Agastache takes its name from the Greek words ‘agan’ meaning very much and ‘stachys’ meaning spike. The Latin ‘foeniculum’ refers to the fennel-like smell and taste. Like other members of the Agastache genus, A. foeniculum is part of the mint family and can be identified as such by its square stems and its oppositional leaves. The flower heads or inflorescence are made up of hundreds of tiny pale purple-blue or white flowers that produce nectar all day long.

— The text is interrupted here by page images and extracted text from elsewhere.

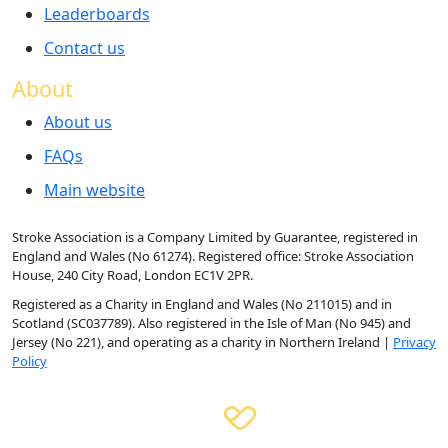
Leaderboards
Contact us
About
About us
FAQs
Main website
Stroke Association is a Company Limited by Guarantee, registered in
England and Wales (No 61274). Registered office: Stroke Association
House, 240 City Road, London EC1V 2PR.
Registered as a Charity in England and Wales (No 211015) and in
Scotland (SC037789). Also registered in the Isle of Man (No 945) and
Jersey (No 221), and operating as a charity in Northern Ireland |
Privacy
Policy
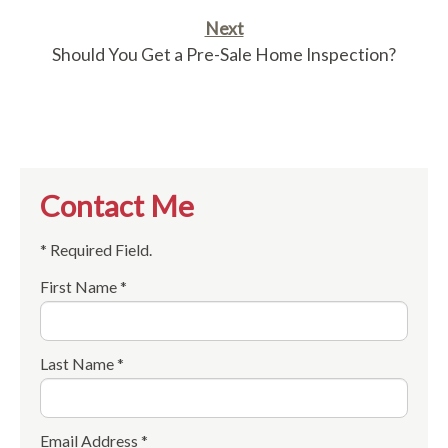
Next
Should You Get a Pre-Sale Home Inspection?
Contact Me
* Required Field.
First Name *
Last Name *
Email Address *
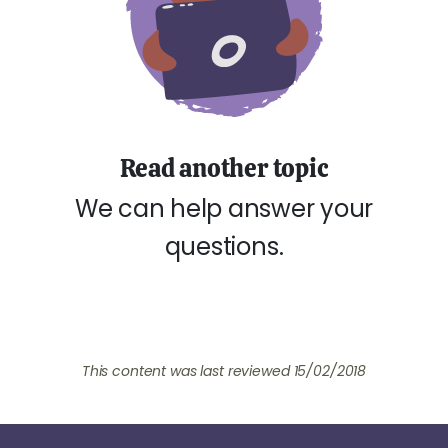
Read another topic
We can help answer your
questions.
This content was last reviewed 15/02/2018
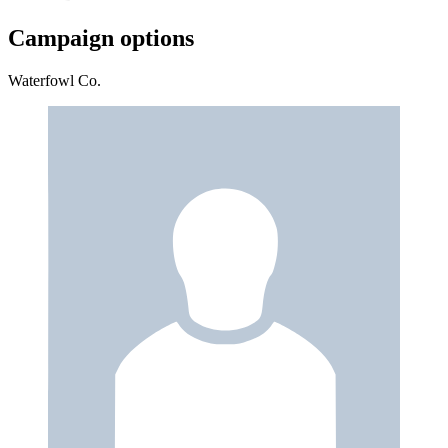
Campaign options
Waterfowl Co.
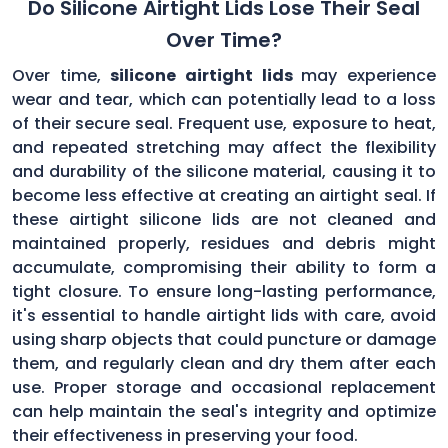
Do Silicone Airtight Lids Lose Their Seal
Over Time?
Over time,
silicone airtight lids
may experience
wear and tear, which can potentially lead to a loss
of their secure seal. Frequent use, exposure to heat,
and repeated stretching may affect the flexibility
and durability of the silicone material, causing it to
become less effective at creating an airtight seal. If
these airtight silicone lids are not cleaned and
maintained properly, residues and debris might
accumulate, compromising their ability to form a
tight closure. To ensure long-lasting performance,
it's essential to handle airtight lids with care, avoid
using sharp objects that could puncture or damage
them, and regularly clean and dry them after each
use. Proper storage and occasional replacement
can help maintain the seal's integrity and optimize
their effectiveness in preserving your food.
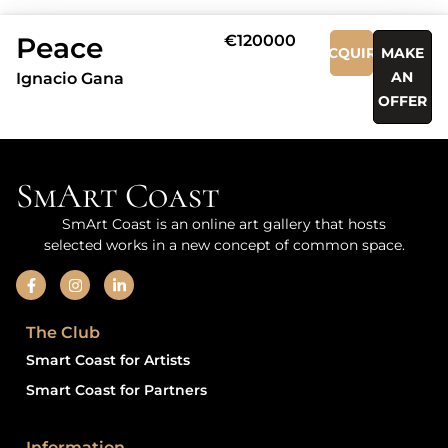
Peace
€120000
ACQUIRE
MAKE
AN
Ignacio Gana
OFFER
SmArt Coast
SmArt Coast is an online art gallery that hosts
selected works in a new concept of common space.
The Club
Smart Coast for Artists
Smart Coast for Partners
Information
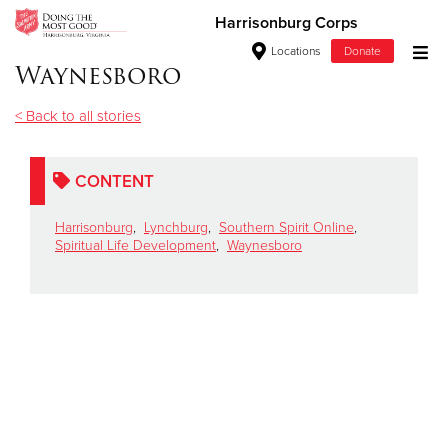
Harrisonburg Corps
Locations
Donate
Waynesboro
Donate Goods
< Back to all stories
Donate Clothing, Furniture & Household Items
CONTENT
Give Now
Harrisonburg
,
Lynchburg
,
Southern Spirit Online
,
Spiritual Life Development
,
Waynesboro
$500
$250
$100
$50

As a result, pollinators find this plant a wonderful food source. In fact, it has also been nicknamed “Wonder Honey Plant” by beekeepers who are known to plant A. foeniculum close to their hives. The inflorescence flowers for up to 80 days.
Although A. foeniculum thrives in dry, rich and neutral soil, it can also be found growing in the random crack near where seeds may have fallen the season before. It does best in full sun, but will tolerate part shade. Though the original plant may only live 2-4 seasons, because A. foeniculum self-seeds, one is sure to have additional plants year after year. The taproot that forms helps give the plant its drought resistance. It is also fairly heat, deer, disease, and pest resistant making it a great herb for someone who has areas in their garden where nothing else seems to grow. Besides making for a pretty flower garden or a great way to draw all kinds of pollinators to your yard, A. foeniculum can be used to compliment fresh cut flower arrangements, create beautiful dried floral arrangements or made into potpourri. In the kitchen, both the leaves and flowers can be used to make teas, cordials or infuse honey or liquor. They add flavor and color to salads, custards, ice cream, and baked goods. The flavor also compliments savory dishes like pastas, fish and beef.
Agastache foeniculum can also be used for natural beauty or spa products because of its astringent, anti-inflammatory, cleansing and soothing properties and made into fascial masks, skin sprays and salves, or bath soaks.
So if you have some space in your garden this spring to sew some seeds or are able to find some anise hyssop plants at a specialty nursery, please don’t pass up the opportunity to add what will become an “herbal workhorse” to your yard.